In 1953, Sintes was licensed as a private pilot and worked to build enough hours in the air to earn her assistant instructor rating at Denham. She joined the RAF Volunteer Reserve and in 1955 she became a co-founder of the British Women Pilots' Association.

Widowed the day after her second son was born, Yvonne Pope used her instructors qualification to find work as an instructor at a private flying club in Exeter. When the club became economically unviable, her application to the Ministry of Aviation was successful and she became Britain's first female air-traffic controller. She later recalled that during her training for the role that "I was initially ostracised by most of them and pointed remarks were made when I entered the room" and that it was where she met the most direct hostility of her career.

On qualification, she took over running the control tower at Bournemouth Airport. She later moved to be an air traffic controller at Gatwick Airport, working there from 1960 to 1964.

Pope kept up her flying whilst working there, working on the overnight newspaper flights to Germany or the Channel Islands, keeping her ambition of becoming an airline pilot alive.

In 1965, Morton Air Services recruited Yvonne Pope as a pilot. Her first flight as a commercial pilot was on 16 January 1965, flying a Dakota to Düsseldorf, and within six months these freight flights were interspersed with piloting passenger services.

Joining Dan-Air in 1969, she flew De Havilland Comets, the first commercial jet airliner. In 1971, her unusual status as a "lady jet pilot" was featured in an episode of Nationwide, a BBC news and current affairs programme, which interviewed the passengers she was flying to Tenerife. In 1972, she was promoted to a captaincy on the Avro 748, a turboprop aircraft, becoming Britain's first commercial airline captain, which included crew responsibility. From June 1975, she captained flights on the BAC 1-11 jet airliner.

Yvonne Pope Sintes flew as a pilot for UK-based airline Dan-Air until her retirement in 1980.

== Personal life ==
In 1953, two days before Yvonne van den Hoek married Eric Pope, the couple were flying a Tiger Moth when the fuel gauge suddenly plummeted towards empty. Flying to the west of London, the only possible site to set down was Windsor Great Park, where the problem turned out to be the aircraft's faulty fuel gauge. Pope had been her instructor at the Airways Aero Club. The couple had two sons, Jon, (d. 2021) and Chris.

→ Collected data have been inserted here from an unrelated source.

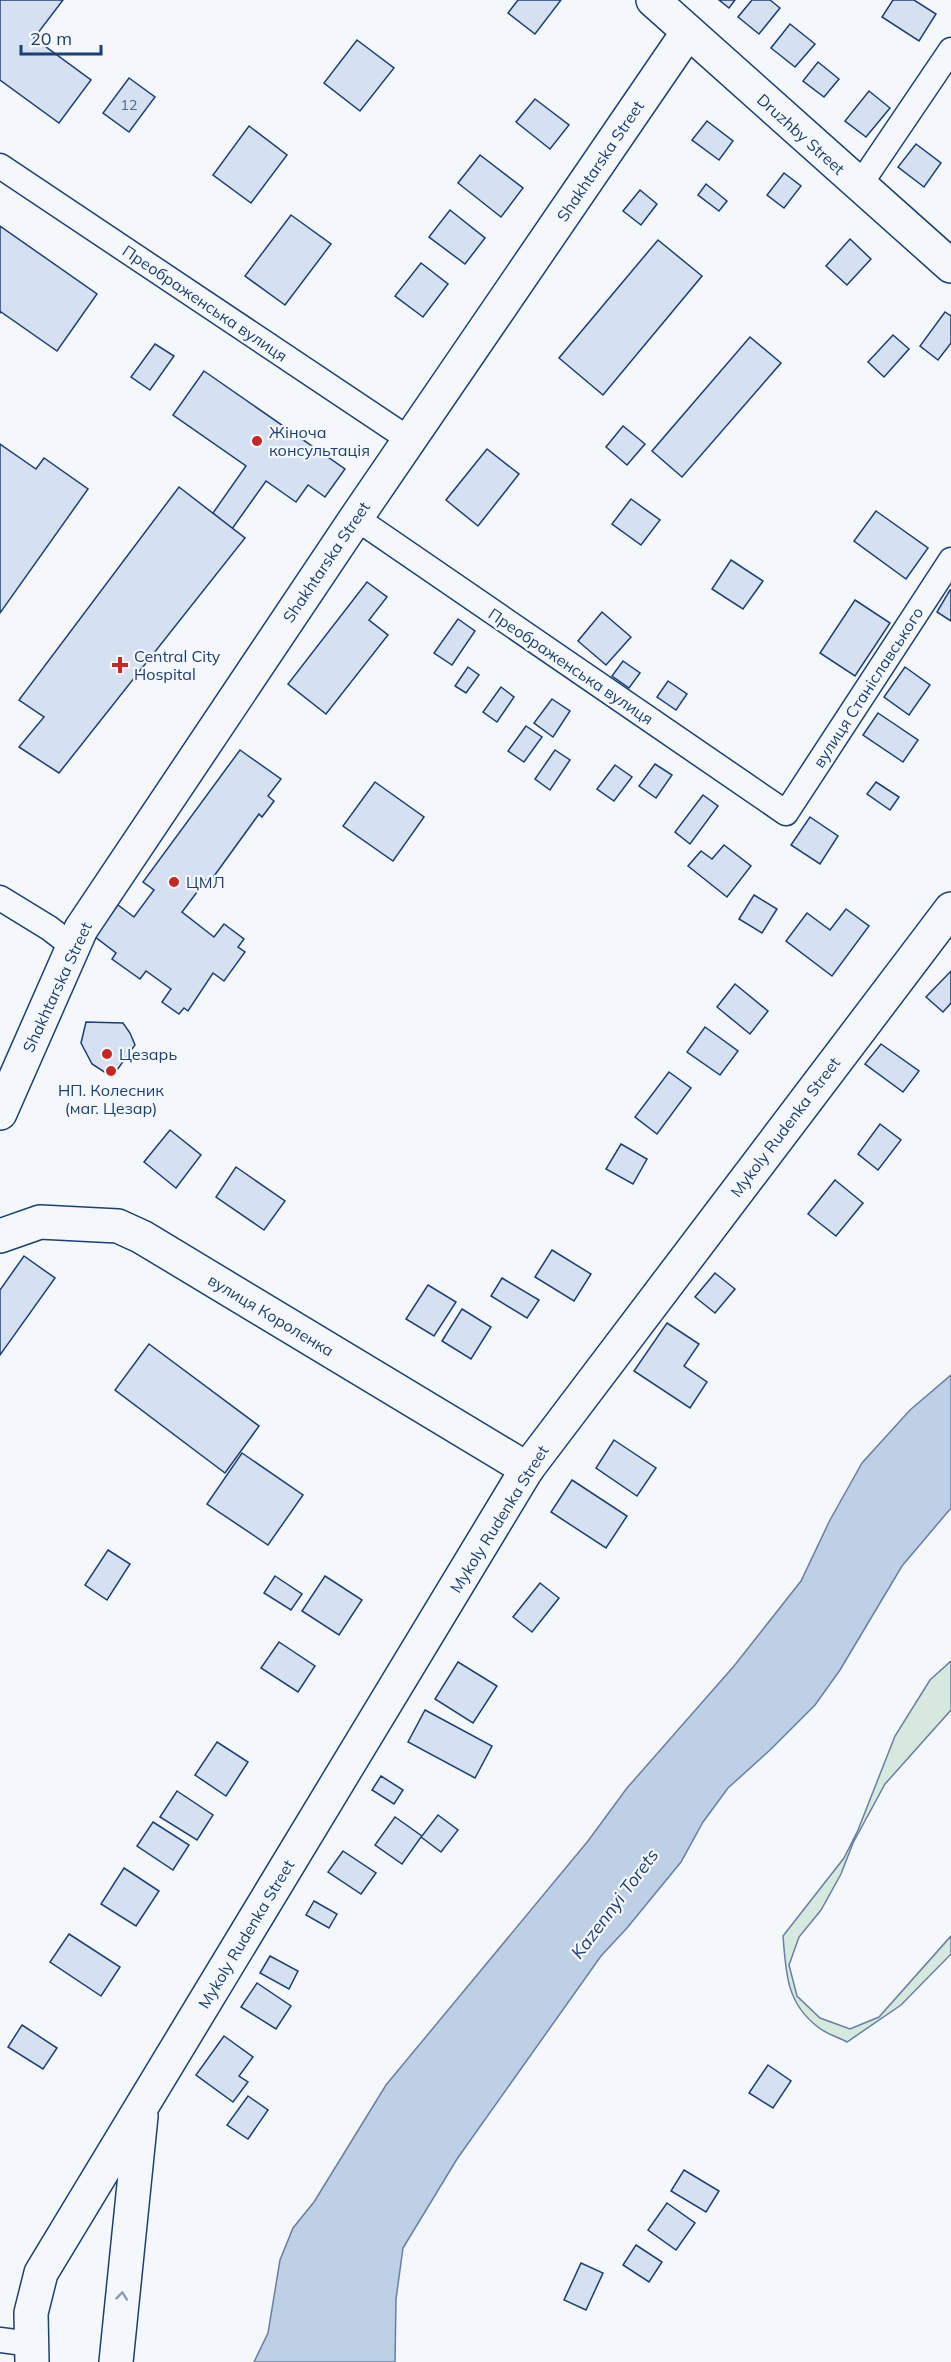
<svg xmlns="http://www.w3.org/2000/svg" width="951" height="2362" font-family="Mulish,sans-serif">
<rect width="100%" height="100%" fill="#f4f7fb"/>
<!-- green -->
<path fill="#d7e8df" stroke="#687fa3" stroke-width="1.5" d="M951,1661V1710L885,1784L853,1843L841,1874L821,1910L799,1937L789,1965L797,1996L820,2018L850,2029L879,2017L951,1936V1954L901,2005L847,2042C838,2037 826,2034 818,2027C786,2003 786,1972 783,1936L844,1858L858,1830L895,1736L930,1680Z"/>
<!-- water -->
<polygon fill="#bed0e5" stroke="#687fa3" stroke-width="1.5" points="951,1375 951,1508 902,1566 840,1670 815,1705 770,1750 728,1788 703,1822 681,1862 627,1928 601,1956 457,2159 403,2248 396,2299 395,2362 254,2362 268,2333 280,2260 293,2228 314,2202 386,2085 588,1841 627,1788 734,1666 801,1581 830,1520 862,1463 910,1410"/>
<!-- building -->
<g fill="#d5e0f0" stroke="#1d3f73" stroke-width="1.5">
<polygon points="0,0 63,0 34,38 91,80 59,123 0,80"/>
<polygon points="518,0 561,0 535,34 508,13"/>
<polygon points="719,0 735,0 729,8"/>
<polygon points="752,0 770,0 780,8 759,34 738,17"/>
<polygon points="893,0 914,0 936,14 919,41 882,17"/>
<polygon points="790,24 815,44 795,67 771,48"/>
<polygon points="357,40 394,68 360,111 324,83"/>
<polygon points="818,62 839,79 824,97 803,81"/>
<polygon points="129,78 155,97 129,132 103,113"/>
<polygon points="869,91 890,108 866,137 845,121"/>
<polygon points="535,99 569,125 550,149 516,122"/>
<polygon points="707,121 733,141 719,160 692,140"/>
<polygon points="249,126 287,155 251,203 213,175"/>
<polygon points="916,144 941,163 924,187 898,167"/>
<polygon points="480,155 523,188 501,217 458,183"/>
<polygon points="784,173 801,186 784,208 767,195"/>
<polygon points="706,184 727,201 719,211 698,195"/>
<polygon points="640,190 657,204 641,225 623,211"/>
<polygon points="450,210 485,238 465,264 429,237"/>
<polygon points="291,215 331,244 285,305 245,276"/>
<polygon points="0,226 97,294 57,351 1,312 0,313"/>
<polygon points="850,239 871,259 847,285 826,266"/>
<polygon points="658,240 702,276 603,395 559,358"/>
<polygon points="421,263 448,284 423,317 395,296"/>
<polygon points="945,312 951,316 951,343 938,360 920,346"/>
<polygon points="893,335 909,349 884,377 868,362"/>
<polygon points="750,337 781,363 682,477 652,451"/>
<polygon points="155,344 174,356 150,390 131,377"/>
<polygon points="204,371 345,469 325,497 308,485 296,502 266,481 232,529 213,513 246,466 173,415"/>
<polygon points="623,426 645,444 627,465 606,447"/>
<polygon points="0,444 36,469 44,458 88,489 0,613"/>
<polygon points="487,449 519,474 478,526 446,500"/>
<polygon points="179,487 245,538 59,773 19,747 44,717 19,700"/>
<polygon points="631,499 660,520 641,545 612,524"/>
<polygon points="876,511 928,548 906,579 854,541"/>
<polygon points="731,560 763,581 743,609 712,589"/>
<polygon points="367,582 387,597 369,620 388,635 326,714 288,684"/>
<polygon points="950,590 951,590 951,621 937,612"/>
<polygon points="855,600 890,623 855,676 820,653"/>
<polygon points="602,612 631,637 606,665 578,641"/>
<polygon points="458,619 475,631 452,665 434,653"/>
<polygon points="623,661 640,673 629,688 612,676"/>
<polygon points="468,667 479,675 466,693 455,686"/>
<polygon points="905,667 930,685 909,715 884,697"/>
<polygon points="668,681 687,694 676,710 657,697"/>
<polygon points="501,687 514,697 497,722 483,712"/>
<polygon points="552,699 570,711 553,737 534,723"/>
<polygon points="878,713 918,740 903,762 863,735"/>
<polygon points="526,726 542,737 524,762 508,751"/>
<polygon points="240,750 281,779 268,796 274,801 262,817 259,814 209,883 206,880 182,912 214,937 224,924 244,939 238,947 245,952 224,981 213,973 188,1011 184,1008 179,1014 162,1002 171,989 146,971 140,979 112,959 116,953 94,936 118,905 134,917 154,890 143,882"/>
<polygon points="555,750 570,760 550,790 535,779"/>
<polygon points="655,764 672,775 656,798 639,786"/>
<polygon points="615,765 632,777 614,801 597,789"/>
<polygon points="375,782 424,817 393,861 343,826"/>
<polygon points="876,782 899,797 890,810 867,794"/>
<polygon points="703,795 718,806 690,844 675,832"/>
<polygon points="810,817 838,836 820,864 791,845"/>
<polygon points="724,845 751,866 727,897 688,866 701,851 712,859"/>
<polygon points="754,895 777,909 762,933 739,919"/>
<polygon points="846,909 869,926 832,976 786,941 807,913 830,930"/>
<polygon points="951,971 951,1003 943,1012 926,997"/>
<polygon points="735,984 768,1011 750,1034 717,1007"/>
<polygon points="86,1022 123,1023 130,1033 135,1045 112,1077 92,1064 81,1043"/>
<polygon points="705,1027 738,1051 720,1075 687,1052"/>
<polygon points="881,1044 919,1071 903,1092 865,1064"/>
<polygon points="669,1072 691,1088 657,1134 635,1117"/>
<polygon points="880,1124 901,1140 878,1170 858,1154"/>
<polygon points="170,1130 201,1155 176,1188 144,1162"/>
<polygon points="621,1144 647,1159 633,1184 606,1169"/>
<polygon points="236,1167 285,1201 264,1230 216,1197"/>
<polygon points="835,1180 863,1203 836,1236 808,1214"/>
<polygon points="552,1250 591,1274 574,1301 535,1277"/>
<polygon points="24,1256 55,1278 0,1355 0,1290"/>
<polygon points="715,1273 735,1289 715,1313 695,1297"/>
<polygon points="502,1278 539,1300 527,1318 491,1296"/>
<polygon points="428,1285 456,1302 434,1336 406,1319"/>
<polygon points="462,1309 491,1327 471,1359 442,1341"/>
<polygon points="667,1323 699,1344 684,1366 707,1382 690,1408 634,1371"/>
<polygon points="149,1344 259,1426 225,1473 115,1390"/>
<polygon points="614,1440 656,1468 637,1496 596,1468"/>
<polygon points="242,1453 303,1495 268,1545 207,1504"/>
<polygon points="572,1480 627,1516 606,1548 551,1512"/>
<polygon points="108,1550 130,1564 107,1600 85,1585"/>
<polygon points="275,1576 302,1594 291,1610 264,1593"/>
<polygon points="325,1576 362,1600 339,1635 302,1611"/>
<polygon points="540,1583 559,1598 532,1632 513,1617"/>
<polygon points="279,1642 315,1666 298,1692 261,1668"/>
<polygon points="458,1662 497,1686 473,1723 435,1699"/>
<polygon points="425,1710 492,1746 475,1778 408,1742"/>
<polygon points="217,1742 248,1762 226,1796 195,1775"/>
<polygon points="381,1776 403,1790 394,1804 372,1790"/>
<polygon points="177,1791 213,1815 197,1840 160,1817"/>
<polygon points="438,1815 458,1830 441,1852 421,1837 402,1864 375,1845 395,1817 422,1836"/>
<polygon points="153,1822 189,1845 173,1870 137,1846"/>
<polygon points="343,1851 376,1873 361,1894 328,1872"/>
<polygon points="124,1868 159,1891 136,1926 101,1904"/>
<polygon points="314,1901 337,1914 329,1928 306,1915"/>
<polygon points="69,1934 120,1967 101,1996 50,1962"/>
<polygon points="270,1956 298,1971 289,1989 260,1973"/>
<polygon points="257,1983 291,2006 276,2029 241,2007"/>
<polygon points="22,2025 57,2048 43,2069 8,2047"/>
<polygon points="224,2036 253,2057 239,2076 248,2082 233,2102 196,2075"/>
<polygon points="768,2065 791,2081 773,2108 749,2093"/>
<polygon points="248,2096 268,2110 248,2139 227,2125"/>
<polygon points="684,2170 719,2191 706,2212 671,2191"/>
<polygon points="667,2203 695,2223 676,2250 648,2230"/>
<polygon points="636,2245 662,2262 649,2282 623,2265"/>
<polygon points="581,2263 603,2273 586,2310 564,2300"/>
</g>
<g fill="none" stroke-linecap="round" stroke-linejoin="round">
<defs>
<g id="street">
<polyline points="0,166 410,440"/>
<polyline points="859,186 951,50"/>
<polyline points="356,518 786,813 951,560"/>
<polyline points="0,898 49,928 74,947"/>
<polyline points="0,2340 31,2344"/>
</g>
<g id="secondary">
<polyline points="653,0 951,266"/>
<polyline points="0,1113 81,929 356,518 688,32"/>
<polyline points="0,1236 40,1222 118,1226 142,1237 527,1469"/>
<polyline points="32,2362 31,2313 41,2273 527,1469 951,909"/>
<polyline points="116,2362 141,2116"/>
</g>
</defs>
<!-- street casing -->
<use href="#street" stroke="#1d3f73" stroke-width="27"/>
<!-- secondary casing -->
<use href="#secondary" stroke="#1d3f73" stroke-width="36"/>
<!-- street -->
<use href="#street" stroke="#f4f7fb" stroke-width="24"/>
<!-- secondary -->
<use href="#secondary" stroke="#f4f7fb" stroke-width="33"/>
</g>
<!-- one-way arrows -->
<defs><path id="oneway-chevron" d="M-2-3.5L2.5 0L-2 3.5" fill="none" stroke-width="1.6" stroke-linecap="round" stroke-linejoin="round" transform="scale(1.5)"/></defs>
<use stroke="#889bb7" href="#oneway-chevron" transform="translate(122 2296) rotate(-84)"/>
<!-- markers -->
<g fill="#c62828" stroke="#f4f7fb" stroke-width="2">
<circle cx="257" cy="441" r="6"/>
<path d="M117 656h6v6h6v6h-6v6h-6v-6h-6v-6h6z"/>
<circle cx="174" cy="882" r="6"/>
<circle cx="107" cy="1054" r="6"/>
<circle cx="111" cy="1071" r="6"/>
</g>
<g text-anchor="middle" stroke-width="4.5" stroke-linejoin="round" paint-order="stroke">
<!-- number labels -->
<g font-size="14" fill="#4b6792">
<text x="129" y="110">12</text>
</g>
<!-- street labels -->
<g font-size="16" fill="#1d3f73" stroke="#f4f7fb">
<text transform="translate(801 134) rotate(42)" y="6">Druzhby Street</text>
<text transform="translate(600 161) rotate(-56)" y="6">Shakhtarska Street</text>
<text transform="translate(205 303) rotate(34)" y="6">Преображенська вулиця</text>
<text transform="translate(326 562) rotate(-56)" y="6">Shakhtarska Street</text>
<text transform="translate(571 666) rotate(34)" y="6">Преображенська вулиця</text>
<text transform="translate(868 687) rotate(-57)" y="6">вулиця Станіславського</text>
<text transform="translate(57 987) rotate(-65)" y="6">Shakhtarska Street</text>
<text transform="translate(785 1127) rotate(-53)" y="6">Mykoly Rudenka Street</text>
<text transform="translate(271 1315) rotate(31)" y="6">вулиця Короленка</text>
<text transform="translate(499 1519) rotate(-58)" y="6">Mykoly Rudenka Street</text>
<text transform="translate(246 1934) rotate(-59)" y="6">Mykoly Rudenka Street</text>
</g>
<!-- poi labels -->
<g font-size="16" fill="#1d3f73" stroke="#f4f7fb" text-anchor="start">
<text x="269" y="438">Жіноча<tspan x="269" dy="18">консультація</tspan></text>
<text x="134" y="662">Central City<tspan x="134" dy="18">Hospital</tspan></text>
<text x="186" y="888">ЦМЛ</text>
<text x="119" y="1060">Цезарь</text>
<text x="111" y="1096" text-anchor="middle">НП. Колесник<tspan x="111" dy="18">(маг. Цезар)</tspan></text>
</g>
<!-- water labels -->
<g font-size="18" font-style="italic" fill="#1d3f73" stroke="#f4f7fb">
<text transform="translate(615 1904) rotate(-53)" y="6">Kazennyi Torets</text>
</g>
</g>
<!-- scale -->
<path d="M21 45v9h80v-9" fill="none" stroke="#1d3f73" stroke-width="3"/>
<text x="30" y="45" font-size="18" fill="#1d3f73" stroke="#f4f7fb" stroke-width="4.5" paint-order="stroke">20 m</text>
</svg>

Eric Pope died of a cerebral haemorrhage the day after their younger son's birth.

In 1966 when on holiday in Menorca with her sons, Yvonne Pope met Miguel Sintes, a former medical student whose training had been disrupted by the Spanish Civil War. They struck up a friendship and developed a correspondence, marrying in 1970. The couple settled in Britain, Miguel taking up work at a hospital helping disadvantaged children. In 1980, they retired to Menorca, to a cottage on a former market garden. Miguel died in 1999 and the following year Yvonne Pope Sintes returned to England, settling in Cranleigh, Surrey.

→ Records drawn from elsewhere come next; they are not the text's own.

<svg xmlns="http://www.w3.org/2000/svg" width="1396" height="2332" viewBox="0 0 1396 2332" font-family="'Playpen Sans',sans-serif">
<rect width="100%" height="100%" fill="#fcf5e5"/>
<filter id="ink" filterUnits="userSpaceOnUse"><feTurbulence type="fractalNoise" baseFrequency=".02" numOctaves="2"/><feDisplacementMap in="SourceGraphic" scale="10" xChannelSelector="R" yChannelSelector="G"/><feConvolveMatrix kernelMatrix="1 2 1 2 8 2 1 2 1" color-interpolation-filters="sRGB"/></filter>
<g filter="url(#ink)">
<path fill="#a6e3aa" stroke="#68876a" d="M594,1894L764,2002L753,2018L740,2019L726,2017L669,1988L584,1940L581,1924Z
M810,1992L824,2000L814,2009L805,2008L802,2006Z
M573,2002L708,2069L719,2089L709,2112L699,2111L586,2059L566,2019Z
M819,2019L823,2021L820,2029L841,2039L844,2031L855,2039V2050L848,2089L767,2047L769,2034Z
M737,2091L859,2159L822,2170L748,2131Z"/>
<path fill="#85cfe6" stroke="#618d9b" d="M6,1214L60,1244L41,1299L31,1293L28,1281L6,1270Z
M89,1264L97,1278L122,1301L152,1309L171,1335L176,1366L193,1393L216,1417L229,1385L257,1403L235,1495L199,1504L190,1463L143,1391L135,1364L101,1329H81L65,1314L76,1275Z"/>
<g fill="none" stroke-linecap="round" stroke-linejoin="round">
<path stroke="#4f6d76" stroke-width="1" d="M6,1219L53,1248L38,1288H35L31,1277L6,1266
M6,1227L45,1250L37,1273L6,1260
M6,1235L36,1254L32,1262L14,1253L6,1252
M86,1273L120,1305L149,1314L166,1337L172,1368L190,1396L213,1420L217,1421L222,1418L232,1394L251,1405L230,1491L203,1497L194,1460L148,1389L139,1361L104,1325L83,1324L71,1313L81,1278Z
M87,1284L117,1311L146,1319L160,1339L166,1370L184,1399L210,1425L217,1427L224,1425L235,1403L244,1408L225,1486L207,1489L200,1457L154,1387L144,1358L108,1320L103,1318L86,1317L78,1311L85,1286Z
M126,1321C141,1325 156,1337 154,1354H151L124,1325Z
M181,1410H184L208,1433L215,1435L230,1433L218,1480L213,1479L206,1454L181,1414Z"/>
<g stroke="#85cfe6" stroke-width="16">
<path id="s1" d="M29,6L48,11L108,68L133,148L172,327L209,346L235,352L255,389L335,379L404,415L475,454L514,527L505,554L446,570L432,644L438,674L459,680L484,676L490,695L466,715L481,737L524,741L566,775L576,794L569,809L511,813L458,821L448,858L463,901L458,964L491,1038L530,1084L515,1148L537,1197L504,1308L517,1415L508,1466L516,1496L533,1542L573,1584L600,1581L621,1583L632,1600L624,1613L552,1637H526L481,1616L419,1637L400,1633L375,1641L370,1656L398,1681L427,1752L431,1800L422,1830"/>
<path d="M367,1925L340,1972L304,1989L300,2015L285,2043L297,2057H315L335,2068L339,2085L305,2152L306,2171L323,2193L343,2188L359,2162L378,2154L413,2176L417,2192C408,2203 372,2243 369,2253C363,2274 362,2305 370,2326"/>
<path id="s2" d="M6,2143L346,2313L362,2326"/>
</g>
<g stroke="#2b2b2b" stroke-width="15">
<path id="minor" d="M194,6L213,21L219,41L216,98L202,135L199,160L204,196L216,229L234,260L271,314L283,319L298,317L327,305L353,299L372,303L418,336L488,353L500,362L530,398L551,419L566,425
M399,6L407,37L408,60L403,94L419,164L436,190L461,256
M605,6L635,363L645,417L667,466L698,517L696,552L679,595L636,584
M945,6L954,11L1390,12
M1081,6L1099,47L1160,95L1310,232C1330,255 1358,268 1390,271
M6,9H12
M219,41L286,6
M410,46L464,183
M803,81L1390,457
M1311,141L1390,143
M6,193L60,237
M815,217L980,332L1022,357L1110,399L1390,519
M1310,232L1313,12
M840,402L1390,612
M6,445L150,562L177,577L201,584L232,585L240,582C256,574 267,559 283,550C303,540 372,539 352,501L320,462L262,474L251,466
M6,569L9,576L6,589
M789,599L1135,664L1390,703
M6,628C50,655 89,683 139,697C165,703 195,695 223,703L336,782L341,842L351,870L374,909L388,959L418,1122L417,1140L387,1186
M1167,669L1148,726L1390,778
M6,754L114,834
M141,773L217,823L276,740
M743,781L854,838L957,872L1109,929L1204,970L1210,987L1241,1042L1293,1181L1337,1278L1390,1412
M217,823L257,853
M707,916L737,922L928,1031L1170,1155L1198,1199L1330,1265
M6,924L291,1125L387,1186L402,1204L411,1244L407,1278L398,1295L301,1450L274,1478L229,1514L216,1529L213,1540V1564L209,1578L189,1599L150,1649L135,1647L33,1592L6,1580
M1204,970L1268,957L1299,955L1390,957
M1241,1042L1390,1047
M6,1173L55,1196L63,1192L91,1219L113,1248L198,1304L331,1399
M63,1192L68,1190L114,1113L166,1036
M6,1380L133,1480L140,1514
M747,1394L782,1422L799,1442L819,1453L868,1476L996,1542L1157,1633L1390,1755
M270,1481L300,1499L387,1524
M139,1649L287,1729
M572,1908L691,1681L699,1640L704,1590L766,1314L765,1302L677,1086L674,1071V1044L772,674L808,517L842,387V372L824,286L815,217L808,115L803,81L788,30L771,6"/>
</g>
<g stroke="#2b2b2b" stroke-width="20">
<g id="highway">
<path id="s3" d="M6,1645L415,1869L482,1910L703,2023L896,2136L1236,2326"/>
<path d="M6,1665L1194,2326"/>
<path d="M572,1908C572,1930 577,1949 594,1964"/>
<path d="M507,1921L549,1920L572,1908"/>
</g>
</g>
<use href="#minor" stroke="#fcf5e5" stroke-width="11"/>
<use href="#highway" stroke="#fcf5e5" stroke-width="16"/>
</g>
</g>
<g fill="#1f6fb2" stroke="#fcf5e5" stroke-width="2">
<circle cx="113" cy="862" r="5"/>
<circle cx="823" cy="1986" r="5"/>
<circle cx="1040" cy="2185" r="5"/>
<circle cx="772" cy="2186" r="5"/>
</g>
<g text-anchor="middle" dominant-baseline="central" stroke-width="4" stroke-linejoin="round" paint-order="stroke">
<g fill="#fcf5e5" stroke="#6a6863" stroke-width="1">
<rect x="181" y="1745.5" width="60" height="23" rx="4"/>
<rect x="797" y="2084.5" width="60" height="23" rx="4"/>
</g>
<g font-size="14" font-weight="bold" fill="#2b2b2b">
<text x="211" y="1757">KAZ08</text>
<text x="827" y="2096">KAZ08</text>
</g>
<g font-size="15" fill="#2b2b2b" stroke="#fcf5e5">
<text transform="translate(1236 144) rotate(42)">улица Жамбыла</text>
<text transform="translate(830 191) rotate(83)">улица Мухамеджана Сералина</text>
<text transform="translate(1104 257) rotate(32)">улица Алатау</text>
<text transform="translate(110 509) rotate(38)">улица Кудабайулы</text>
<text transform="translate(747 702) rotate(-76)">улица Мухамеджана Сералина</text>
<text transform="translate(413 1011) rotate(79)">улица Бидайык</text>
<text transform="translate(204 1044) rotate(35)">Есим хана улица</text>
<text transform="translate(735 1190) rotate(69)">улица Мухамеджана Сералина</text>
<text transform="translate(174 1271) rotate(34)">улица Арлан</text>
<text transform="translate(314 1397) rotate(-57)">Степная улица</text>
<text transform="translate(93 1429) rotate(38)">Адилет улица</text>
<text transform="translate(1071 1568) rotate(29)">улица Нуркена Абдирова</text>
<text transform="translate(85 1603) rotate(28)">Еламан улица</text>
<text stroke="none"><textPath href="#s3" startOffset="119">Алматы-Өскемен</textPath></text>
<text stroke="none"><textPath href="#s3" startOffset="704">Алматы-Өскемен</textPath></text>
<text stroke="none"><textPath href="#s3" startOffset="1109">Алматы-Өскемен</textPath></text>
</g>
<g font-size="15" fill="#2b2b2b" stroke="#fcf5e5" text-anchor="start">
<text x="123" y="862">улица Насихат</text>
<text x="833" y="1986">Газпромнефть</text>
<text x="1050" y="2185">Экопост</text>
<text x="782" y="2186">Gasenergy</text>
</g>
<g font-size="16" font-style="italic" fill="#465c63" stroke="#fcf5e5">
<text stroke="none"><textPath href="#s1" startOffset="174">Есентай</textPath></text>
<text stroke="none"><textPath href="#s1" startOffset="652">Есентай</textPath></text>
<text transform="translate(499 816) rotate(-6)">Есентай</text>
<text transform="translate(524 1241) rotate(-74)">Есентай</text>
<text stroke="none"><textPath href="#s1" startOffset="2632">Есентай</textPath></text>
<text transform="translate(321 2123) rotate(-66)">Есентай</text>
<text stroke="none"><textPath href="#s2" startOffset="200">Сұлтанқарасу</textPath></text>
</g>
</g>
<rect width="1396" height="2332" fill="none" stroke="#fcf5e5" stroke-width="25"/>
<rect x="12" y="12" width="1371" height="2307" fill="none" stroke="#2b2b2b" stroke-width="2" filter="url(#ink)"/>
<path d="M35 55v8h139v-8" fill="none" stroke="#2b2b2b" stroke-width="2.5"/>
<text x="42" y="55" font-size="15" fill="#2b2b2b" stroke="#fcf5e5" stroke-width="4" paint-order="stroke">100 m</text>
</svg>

Sintes celebrated her 70th birthday by flying a light aircraft for the first time for three decades. This was also her final time in the cockpit, and was a family gift, seemingly for a private flying lesson at Goodwood Flying School, in West Sussex. When the instructor realised who she was he simply handed over the controls, allowing her once more to enjoy the freedom of the skies.

Yvonne Pope Sintes died on 16 August 2021 at the age of 90.

== Awards ==
- Jean Lennox Bird Pendant from the British Women Pilots' Association in 2014.